I`m beauty Sunkissed Glam - z ang. Nasłoneczniony, to
propozycja dla fanek aromatów ciepłych, słodkich, gładkich, waniliowych,
śmietankowych, budyniowych z lekką nutką przyprawową w tle, ale dosłownie
subtelną, prawie nie wyczuwalną. Przemiły, uroczy, łagodny zapach, na
chłodniejsze dni, choć myślę, że doskonale przyjmie się również na sezon
jesienno / zimowy, kiedy to odruchowo sięgamy po zapachy słodsze, cieplejsze,
zmysłowe, orientalne.
I`m beauty Seapearl Glam - z ang. Morska perła; to
kompozycja dla miłośniczek świeżych, lecz pudrowych zapachów. Całość jest
delikatna, nieco metaliczna, ciepła, kwiatowa. Formuła posiada srebrne i
perłowe drobinki. Ciekawy, niezobowiązujący zapach, w moim osobistym przekonaniu
całoroczny; na dzień. Mgiełka zawiera w sobie srebrne drobinki brokatu,
oczywiście pięknie mieniące się w słońcu.
I`m Beauty Sparkling Glam - z ang.
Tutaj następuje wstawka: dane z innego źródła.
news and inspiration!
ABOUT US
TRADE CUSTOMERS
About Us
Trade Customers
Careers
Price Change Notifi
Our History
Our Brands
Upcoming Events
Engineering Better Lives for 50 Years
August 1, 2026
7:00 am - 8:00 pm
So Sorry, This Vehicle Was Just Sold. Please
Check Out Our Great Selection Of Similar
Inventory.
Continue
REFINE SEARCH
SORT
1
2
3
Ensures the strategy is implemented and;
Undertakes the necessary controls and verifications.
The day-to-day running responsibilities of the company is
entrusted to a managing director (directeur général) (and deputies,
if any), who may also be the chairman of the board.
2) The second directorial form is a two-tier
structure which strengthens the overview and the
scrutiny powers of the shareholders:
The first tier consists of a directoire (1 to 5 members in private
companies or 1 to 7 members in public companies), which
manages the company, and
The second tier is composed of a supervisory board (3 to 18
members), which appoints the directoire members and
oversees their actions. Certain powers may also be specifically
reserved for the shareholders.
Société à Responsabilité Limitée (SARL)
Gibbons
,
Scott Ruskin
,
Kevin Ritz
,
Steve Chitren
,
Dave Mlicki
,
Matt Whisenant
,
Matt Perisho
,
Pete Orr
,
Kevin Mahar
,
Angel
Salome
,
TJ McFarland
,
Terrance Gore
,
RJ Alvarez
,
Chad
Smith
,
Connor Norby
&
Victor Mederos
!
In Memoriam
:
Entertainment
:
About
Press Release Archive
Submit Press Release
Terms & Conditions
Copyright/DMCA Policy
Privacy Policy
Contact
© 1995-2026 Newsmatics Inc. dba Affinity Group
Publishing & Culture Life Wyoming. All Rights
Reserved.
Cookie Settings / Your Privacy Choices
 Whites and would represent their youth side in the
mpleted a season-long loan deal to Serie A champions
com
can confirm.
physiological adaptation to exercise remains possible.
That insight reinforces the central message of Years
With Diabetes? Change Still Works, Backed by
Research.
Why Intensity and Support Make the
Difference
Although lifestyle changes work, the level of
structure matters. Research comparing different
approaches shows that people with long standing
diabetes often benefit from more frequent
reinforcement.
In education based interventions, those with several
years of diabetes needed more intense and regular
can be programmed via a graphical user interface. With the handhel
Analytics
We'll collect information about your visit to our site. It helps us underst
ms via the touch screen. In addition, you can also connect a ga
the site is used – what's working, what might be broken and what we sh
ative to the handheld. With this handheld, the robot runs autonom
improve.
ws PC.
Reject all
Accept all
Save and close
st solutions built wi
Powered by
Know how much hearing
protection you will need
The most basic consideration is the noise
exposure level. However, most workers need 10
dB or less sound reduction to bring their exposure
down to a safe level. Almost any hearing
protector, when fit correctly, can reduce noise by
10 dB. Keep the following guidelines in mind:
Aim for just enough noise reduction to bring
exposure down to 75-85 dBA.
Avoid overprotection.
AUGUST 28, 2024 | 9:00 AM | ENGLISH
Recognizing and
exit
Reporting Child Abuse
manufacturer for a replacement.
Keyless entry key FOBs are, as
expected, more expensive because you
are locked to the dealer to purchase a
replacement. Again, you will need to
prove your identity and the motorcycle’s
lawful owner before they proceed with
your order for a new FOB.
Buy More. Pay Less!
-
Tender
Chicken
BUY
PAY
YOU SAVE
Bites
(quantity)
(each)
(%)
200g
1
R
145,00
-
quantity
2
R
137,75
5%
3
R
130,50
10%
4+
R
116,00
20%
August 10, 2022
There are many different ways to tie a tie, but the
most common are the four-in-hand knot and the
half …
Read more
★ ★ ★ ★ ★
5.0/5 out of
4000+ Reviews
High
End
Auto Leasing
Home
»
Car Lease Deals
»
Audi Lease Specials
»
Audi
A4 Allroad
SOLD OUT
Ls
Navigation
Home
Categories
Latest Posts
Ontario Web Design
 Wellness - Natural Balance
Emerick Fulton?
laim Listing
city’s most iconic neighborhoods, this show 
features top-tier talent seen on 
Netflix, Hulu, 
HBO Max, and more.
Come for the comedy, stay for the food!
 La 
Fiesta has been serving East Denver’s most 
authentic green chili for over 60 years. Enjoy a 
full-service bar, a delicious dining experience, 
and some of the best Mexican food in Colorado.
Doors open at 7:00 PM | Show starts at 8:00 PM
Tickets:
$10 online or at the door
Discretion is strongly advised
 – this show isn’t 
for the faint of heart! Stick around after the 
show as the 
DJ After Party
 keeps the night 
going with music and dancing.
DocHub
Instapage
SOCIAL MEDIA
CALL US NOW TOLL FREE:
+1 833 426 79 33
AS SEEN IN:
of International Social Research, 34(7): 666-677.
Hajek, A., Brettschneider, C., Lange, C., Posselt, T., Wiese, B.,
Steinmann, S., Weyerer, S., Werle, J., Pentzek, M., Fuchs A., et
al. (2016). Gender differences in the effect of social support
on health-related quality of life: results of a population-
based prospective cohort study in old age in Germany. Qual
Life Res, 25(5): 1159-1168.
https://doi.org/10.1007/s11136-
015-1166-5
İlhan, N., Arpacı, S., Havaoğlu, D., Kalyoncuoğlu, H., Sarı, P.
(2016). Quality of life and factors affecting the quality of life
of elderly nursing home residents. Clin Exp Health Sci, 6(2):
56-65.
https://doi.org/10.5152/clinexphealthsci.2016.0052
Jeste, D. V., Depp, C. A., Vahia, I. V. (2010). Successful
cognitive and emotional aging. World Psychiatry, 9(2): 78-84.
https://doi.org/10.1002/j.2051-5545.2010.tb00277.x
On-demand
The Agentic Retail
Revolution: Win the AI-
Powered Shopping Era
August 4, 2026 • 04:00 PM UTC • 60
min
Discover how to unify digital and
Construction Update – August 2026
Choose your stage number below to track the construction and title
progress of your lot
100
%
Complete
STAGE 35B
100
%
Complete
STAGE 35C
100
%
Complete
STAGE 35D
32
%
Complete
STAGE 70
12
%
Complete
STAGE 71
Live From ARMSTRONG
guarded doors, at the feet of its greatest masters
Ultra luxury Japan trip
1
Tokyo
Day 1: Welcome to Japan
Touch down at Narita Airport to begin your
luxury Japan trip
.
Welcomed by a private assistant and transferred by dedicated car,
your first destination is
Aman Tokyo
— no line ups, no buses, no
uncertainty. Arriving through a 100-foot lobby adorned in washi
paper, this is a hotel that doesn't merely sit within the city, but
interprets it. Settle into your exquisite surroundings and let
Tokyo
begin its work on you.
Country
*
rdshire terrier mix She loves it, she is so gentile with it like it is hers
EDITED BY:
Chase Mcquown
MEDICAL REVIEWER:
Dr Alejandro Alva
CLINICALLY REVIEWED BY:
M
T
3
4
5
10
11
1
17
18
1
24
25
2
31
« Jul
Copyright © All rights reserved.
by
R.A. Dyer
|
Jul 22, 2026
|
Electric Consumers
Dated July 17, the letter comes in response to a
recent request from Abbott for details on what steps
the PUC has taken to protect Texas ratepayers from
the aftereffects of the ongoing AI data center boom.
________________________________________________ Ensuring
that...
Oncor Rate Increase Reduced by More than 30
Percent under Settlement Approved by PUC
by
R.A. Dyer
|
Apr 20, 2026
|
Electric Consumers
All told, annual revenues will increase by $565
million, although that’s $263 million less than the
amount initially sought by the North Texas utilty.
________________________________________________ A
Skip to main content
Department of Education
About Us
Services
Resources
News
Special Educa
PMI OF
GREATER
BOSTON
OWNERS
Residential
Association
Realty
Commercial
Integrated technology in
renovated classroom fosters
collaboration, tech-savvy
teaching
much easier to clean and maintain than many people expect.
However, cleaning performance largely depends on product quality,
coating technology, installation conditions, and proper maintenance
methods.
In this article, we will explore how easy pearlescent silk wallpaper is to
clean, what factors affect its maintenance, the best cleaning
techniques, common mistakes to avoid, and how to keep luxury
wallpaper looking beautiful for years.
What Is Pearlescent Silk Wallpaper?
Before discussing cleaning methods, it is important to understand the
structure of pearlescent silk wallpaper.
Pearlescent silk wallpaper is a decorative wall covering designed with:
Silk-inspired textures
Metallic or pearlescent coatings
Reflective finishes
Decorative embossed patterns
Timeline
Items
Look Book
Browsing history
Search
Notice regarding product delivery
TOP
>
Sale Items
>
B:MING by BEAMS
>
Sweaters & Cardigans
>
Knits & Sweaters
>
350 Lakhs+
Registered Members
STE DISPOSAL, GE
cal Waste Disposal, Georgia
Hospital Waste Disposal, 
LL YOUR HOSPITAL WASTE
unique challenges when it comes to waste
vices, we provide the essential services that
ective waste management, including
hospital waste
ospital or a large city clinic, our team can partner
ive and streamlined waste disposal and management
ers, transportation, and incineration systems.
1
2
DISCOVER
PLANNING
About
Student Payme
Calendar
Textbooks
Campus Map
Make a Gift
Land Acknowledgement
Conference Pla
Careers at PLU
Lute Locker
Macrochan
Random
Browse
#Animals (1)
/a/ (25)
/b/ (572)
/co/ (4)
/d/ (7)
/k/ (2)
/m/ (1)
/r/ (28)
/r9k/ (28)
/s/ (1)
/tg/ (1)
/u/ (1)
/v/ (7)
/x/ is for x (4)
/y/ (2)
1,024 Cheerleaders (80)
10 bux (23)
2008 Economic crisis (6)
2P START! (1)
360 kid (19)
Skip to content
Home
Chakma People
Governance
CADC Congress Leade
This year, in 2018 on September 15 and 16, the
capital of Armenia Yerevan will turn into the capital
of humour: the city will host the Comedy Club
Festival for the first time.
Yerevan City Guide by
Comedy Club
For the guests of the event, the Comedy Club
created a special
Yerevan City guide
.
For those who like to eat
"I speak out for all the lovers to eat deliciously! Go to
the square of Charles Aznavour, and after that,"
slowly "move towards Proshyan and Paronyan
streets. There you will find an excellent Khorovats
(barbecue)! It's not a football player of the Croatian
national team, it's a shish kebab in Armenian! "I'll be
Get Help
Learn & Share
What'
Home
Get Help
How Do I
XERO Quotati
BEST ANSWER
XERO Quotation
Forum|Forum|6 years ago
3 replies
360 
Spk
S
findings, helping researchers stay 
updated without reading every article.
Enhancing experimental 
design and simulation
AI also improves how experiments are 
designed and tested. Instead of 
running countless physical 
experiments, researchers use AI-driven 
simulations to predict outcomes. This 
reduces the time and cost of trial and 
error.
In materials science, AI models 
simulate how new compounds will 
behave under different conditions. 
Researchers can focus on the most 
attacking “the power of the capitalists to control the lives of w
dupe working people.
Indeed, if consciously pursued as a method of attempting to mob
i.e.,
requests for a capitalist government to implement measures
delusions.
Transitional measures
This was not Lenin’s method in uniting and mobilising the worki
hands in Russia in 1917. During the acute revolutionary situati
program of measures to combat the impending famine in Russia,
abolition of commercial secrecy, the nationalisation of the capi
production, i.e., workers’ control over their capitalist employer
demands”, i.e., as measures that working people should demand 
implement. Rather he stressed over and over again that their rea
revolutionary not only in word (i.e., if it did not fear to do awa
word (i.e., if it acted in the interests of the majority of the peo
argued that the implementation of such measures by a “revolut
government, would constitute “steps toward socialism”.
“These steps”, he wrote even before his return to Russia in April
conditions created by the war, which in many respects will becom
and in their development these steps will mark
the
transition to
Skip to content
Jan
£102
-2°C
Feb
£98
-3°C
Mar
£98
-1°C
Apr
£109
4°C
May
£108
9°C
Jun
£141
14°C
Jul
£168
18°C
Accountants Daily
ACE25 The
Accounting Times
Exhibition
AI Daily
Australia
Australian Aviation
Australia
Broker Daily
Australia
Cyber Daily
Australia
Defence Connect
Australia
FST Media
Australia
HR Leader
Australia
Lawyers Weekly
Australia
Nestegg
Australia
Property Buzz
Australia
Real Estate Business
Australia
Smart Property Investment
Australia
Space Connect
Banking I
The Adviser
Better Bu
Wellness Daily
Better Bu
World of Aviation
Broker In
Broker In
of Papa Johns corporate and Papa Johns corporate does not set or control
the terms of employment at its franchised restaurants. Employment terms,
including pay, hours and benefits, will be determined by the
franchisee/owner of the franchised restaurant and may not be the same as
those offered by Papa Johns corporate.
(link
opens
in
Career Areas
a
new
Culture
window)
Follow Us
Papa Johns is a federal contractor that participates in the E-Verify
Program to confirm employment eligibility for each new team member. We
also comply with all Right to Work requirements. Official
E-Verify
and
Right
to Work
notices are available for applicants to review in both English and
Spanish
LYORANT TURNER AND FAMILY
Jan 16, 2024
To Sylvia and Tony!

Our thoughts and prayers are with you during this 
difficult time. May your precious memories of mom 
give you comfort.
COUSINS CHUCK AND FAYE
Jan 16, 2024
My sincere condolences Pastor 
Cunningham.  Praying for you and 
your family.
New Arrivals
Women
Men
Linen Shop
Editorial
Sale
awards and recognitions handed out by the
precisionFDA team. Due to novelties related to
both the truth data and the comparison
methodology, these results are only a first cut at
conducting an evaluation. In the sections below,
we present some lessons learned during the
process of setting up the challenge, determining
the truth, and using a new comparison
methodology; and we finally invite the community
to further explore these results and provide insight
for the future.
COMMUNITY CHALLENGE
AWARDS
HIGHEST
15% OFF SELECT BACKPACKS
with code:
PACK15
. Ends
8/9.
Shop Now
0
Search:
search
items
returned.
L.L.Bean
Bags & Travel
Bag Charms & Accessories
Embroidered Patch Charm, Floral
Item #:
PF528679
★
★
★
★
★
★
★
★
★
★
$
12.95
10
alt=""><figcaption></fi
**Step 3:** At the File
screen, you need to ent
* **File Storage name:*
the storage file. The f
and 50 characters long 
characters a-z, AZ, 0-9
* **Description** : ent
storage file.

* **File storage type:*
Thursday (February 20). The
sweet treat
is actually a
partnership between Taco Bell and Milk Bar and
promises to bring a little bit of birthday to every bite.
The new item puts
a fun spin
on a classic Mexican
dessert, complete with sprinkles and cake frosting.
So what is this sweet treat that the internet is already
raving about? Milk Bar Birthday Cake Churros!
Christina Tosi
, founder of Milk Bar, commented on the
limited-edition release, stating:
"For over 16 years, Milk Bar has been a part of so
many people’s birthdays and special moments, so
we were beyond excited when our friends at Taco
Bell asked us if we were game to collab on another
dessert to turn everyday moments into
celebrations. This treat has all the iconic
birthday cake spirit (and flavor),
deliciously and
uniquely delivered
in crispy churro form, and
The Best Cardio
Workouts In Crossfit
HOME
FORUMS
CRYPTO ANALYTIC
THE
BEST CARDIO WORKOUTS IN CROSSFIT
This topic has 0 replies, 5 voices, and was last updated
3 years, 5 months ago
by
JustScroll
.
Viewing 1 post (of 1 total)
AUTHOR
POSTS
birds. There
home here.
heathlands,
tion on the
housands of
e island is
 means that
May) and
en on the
Musujący. Potrzebujecie
nieco ostrzejszego zapachu mgiełki - wypróbujcie Sparkling Glam. Połączenie
kwiatów i owoców, ale w wyrazistym, zdecydowanym, charakternym wydaniu. Zapach
soczysty, szampański, nieco drzewny, kwiatowy, owocowy. Polecam na wieczór.
Zawiera w sobie żółto - złote drobinki brokatu.
I`m Beauty Nightlife Glam - z ang. Nocne życie. Formuła
mgiełki skupia w sobie najciemniejsze, brązowo - złote drobinki brokatu a sama
kompozycja, jak w przypadku Sparkling Glam, należy do tych ostrzejszych,
wyrazistych, wieczorowych. Zapach jest zdecydowany, intensywny, kawowy,
czekoladowy, słodki, ciepły, polecam do podkreślania intensywnej opalenizny.